La multiplicación de panes y peces, anticipo del Pan de Vida eterna y de la Carne del Cordero



(Domingo XVII – TO – Ciclo B – 2012)
         “Jesús multiplicó panes y peces y dio de comer a la multitud” (cfr. Jn 6, 1-15). En una de las predicaciones de Jesús en Palestina, se reúne una multitud de más de diez mil personas, entre niños, jóvenes y adultos, según los cálculos del evangelista. Llegada la hora del almuerzo, y debido a la cantidad de gente que necesita ser alimentada, Jesús reúne a sus discípulos para deliberar acerca de las medidas a tomar para poder alimentar a tanta gente.
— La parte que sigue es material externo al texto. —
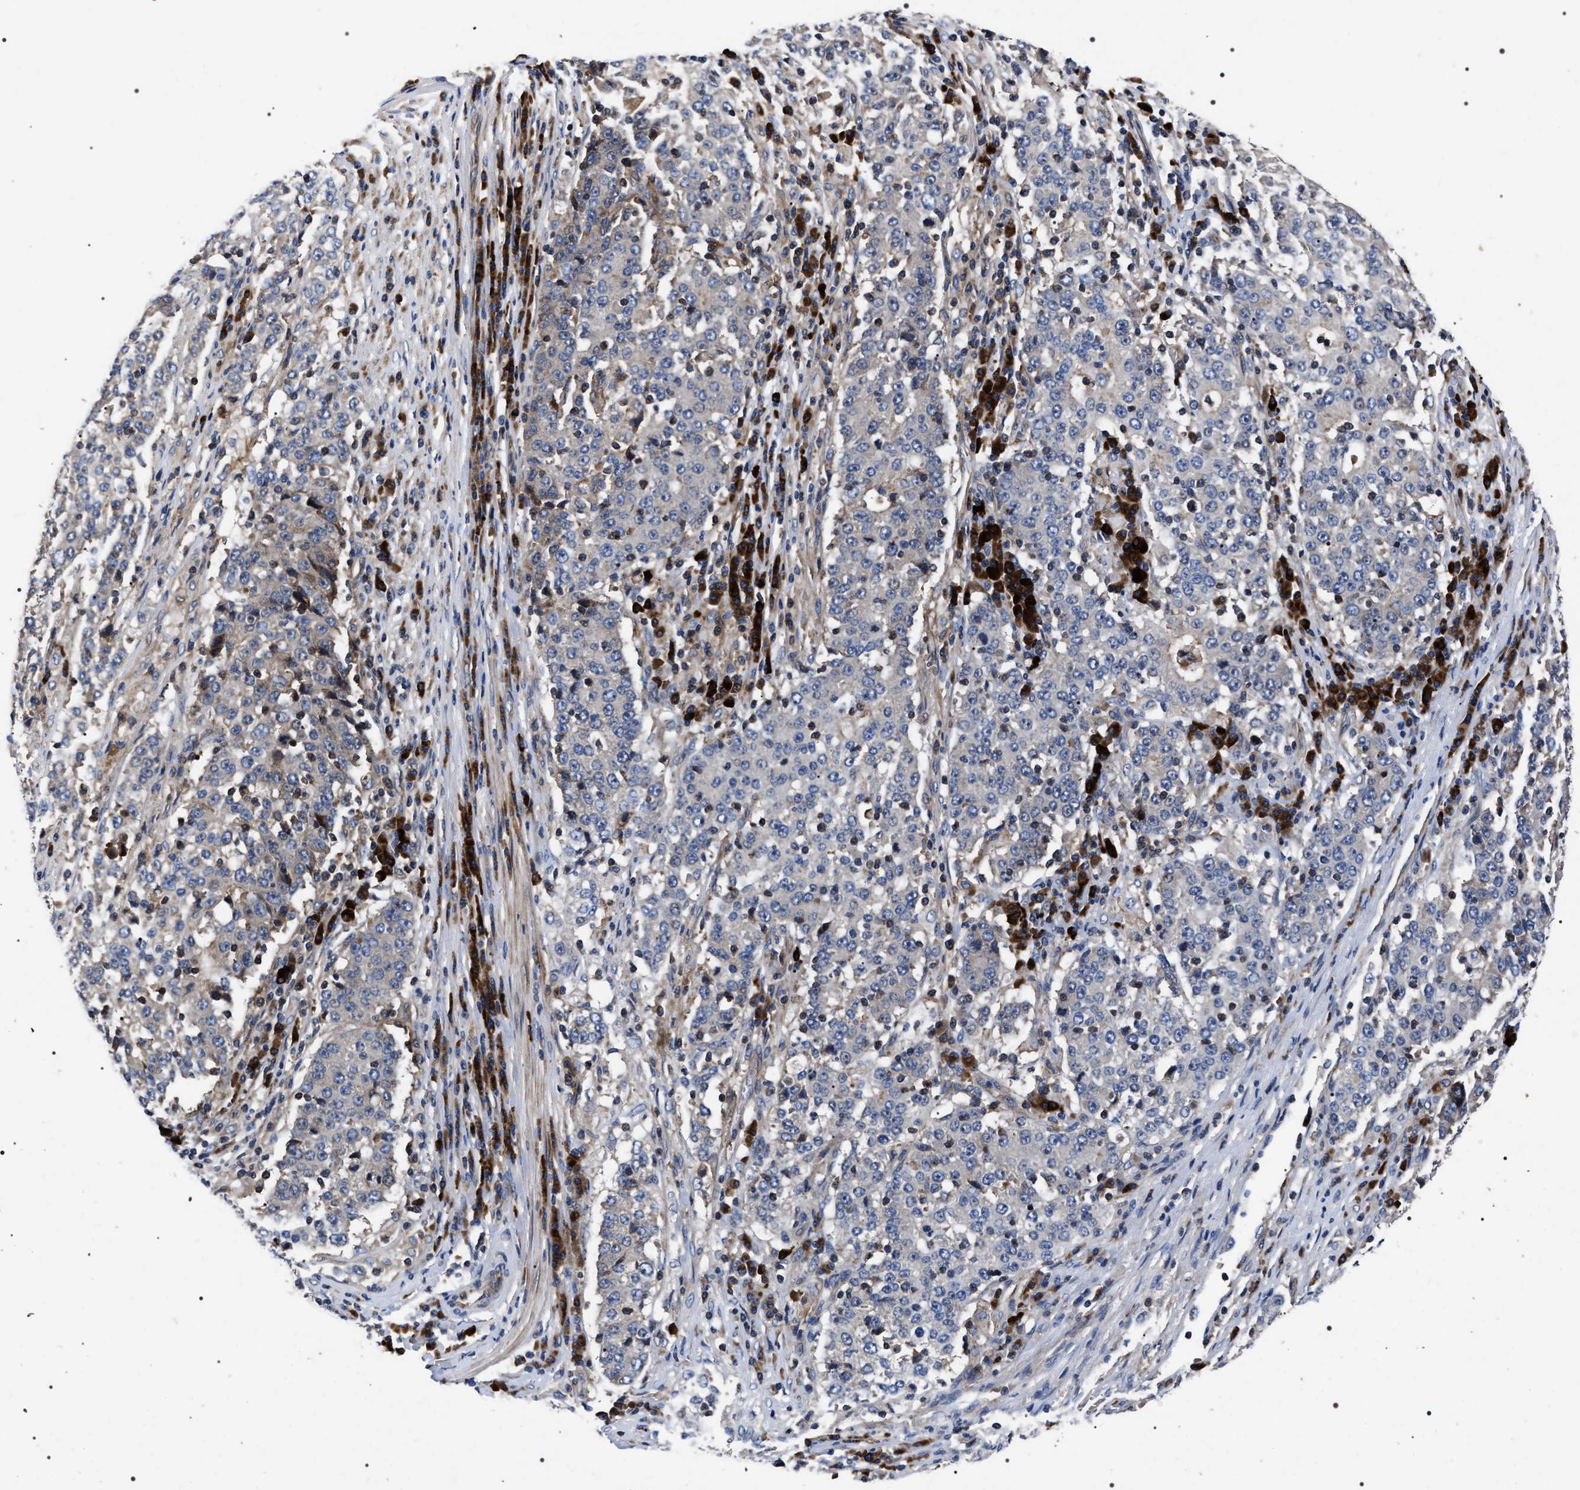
{"staining": {"intensity": "negative", "quantity": "none", "location": "none"}, "tissue": "stomach cancer", "cell_type": "Tumor cells", "image_type": "cancer", "snomed": [{"axis": "morphology", "description": "Adenocarcinoma, NOS"}, {"axis": "topography", "description": "Stomach"}], "caption": "A high-resolution histopathology image shows immunohistochemistry staining of stomach cancer, which shows no significant expression in tumor cells.", "gene": "MIS18A", "patient": {"sex": "male", "age": 59}}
         En un primer momento, parecería una situación que en nada se diferencia de otras situaciones humanas, en las que se aglomeran cientos y miles de personas. Para afrontar la situación, Jesús quiere saber cuáles son las reservas alimenticias de los Apóstoles, las cuales consisten en nada más que “cinco cebadas de pan y dos pescados”, lo que resulta, a toda luces, completamente insuficiente. Agrava más la situación el hecho de que no hay tiempo, ni dinero, ni tampoco lugares disponibles en los cuales se pueda conseguir alimento. La situación parece insoluble, tanto más que, a la pregunta de Jesús acerca de dónde comprar pan, la respuesta es negativa. Jesús pregunta no porque no supiera qué hacer, sino porque quería poner a prueba a sus discípulos.
         Como en otras reuniones multitudinarias, la situación parecería ser la misma que se da cuando se congregan grandes multitudes: los organizadores del evento, deben procurar el acceso fácil a la alimentación, para que la gente no desfallezca de hambre.
         Hasta aquí, el episodio no se diferencia en nada a lo que sucede con los eventos multitudinarios en los que la muchedumbre supera las expectativas de los organizadores.
        Pero en donde empieza a diferenciarse de las situaciones humanas, es cuando interviene Jesús, quien obra un milagro que supera absolutamente a cualquier intento de solución por parte de los hombres: Jesús multiplica los panes y la carne de los peces, y de modo tan abundante, que todos comen hasta saciarse, y encima sobran doce canastos.
         La intervención de Jesús no está destinada a solamente satisfacer el hambre de la multitud: con la multiplicación milagrosa de panes y peces, quiere dar una señal, un signo, un anticipo, de otro milagro, infinitamente más grandioso que multiplicar milagrosamente panes y carne de pescado, y es el Milagro de los milagros, en el cual, por el poder omnipotente de Dios Trino, en al altar el pan se convierte en la carne del Cordero de Dios y el vino en su Preciosísima Sangre.
A su vez, el milagro de la multiplicación de panes y pescados, que anticipa y prefigura la multiplicación del Pan de Vida eterna y de la carne del Cordero en el altar eucarístico, está prefigurado en el episodio del Antiguo Testamento, en el que Yahveh alimenta a la multitud que peregrina hambrienta en el desierto, dándoles de comer a los israelitas, carne de codornices y pan, el maná del cielo (cfr. Éx 16, 11-15).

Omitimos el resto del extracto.